Most psychical researchers are prepared to entertain the possibility that ghosts form part of a wider category of personal psi experiences. Accordingly, ghosts now take their place alongside extrasensory perception, psychokinesis or precognition, telepathy and a range of other phenomena occurring outside laboratory and experimental conditions. Certainly, much of the material gathered by psychical researchers suggests that the simple and direct interpretation of ghosts as manifestations of spirits of the deceased is outmoded. Studies conducted by the society for psychical research, including Phantasms of the Living (1886) and its major Census of Hallucinations (1894), indicated that ghosts of the living might be encountered more frequently than those of the dead. A substantial number of apparitions recorded in these studies related to appearances of individuals at the moment of death or trauma; these crisis apparitions gave rise to speculation that telepathy might be a factor.

The results of ghost hunting efforts over the years have generally been inconclusive, and a number of investigations have been blighted with controversy, particularly that at borley rectory. A further handicap to such research is that there are no common protocols as to how investigations should be conducted, or even agreement on the nature of the phenomena being sought and to what extent (if at all) they are independent of the human brain. Attempts at photographing ghosts have been disappointing (see ghost photography), suggesting that they are largely a hallucinatory phenomenon, although some success has been claimed in recording poltergeist manifestations such as the rosenheim poltergeist.
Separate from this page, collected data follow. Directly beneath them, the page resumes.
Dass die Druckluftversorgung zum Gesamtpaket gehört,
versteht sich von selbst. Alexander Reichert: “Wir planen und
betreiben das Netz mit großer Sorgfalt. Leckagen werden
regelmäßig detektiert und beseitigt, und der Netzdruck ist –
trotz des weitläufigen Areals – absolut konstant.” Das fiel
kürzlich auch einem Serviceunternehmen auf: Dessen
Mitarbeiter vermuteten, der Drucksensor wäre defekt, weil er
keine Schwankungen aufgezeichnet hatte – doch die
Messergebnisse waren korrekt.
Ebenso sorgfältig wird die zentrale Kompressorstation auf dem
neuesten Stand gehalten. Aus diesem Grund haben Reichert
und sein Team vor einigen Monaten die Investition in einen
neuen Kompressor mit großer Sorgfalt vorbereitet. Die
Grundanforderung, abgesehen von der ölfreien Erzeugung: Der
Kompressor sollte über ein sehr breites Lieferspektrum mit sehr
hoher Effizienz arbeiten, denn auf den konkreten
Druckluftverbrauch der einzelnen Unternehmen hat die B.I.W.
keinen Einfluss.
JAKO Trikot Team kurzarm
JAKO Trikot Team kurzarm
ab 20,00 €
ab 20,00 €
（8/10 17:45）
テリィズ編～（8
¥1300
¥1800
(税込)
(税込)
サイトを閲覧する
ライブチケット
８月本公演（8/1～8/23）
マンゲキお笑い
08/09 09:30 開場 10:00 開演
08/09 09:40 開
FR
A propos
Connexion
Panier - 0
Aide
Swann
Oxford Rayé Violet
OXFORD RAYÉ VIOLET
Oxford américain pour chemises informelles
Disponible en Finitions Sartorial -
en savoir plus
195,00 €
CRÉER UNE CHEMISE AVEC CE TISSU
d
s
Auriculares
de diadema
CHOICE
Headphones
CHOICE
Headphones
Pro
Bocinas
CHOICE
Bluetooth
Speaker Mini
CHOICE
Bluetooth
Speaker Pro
Success has also been claimed in experiments in creating ghosts (see the philip experiment), though there have been few attempts at replication.

No single theory appears to adequately explain all aspects of reported ghost phenomena. After centuries of belief and more than a hundred years of scientific study, ghosts still remain a mystery – further progress is only likely to occur when the intricacies of human perception, consciousness and the operation of the brain are better understood.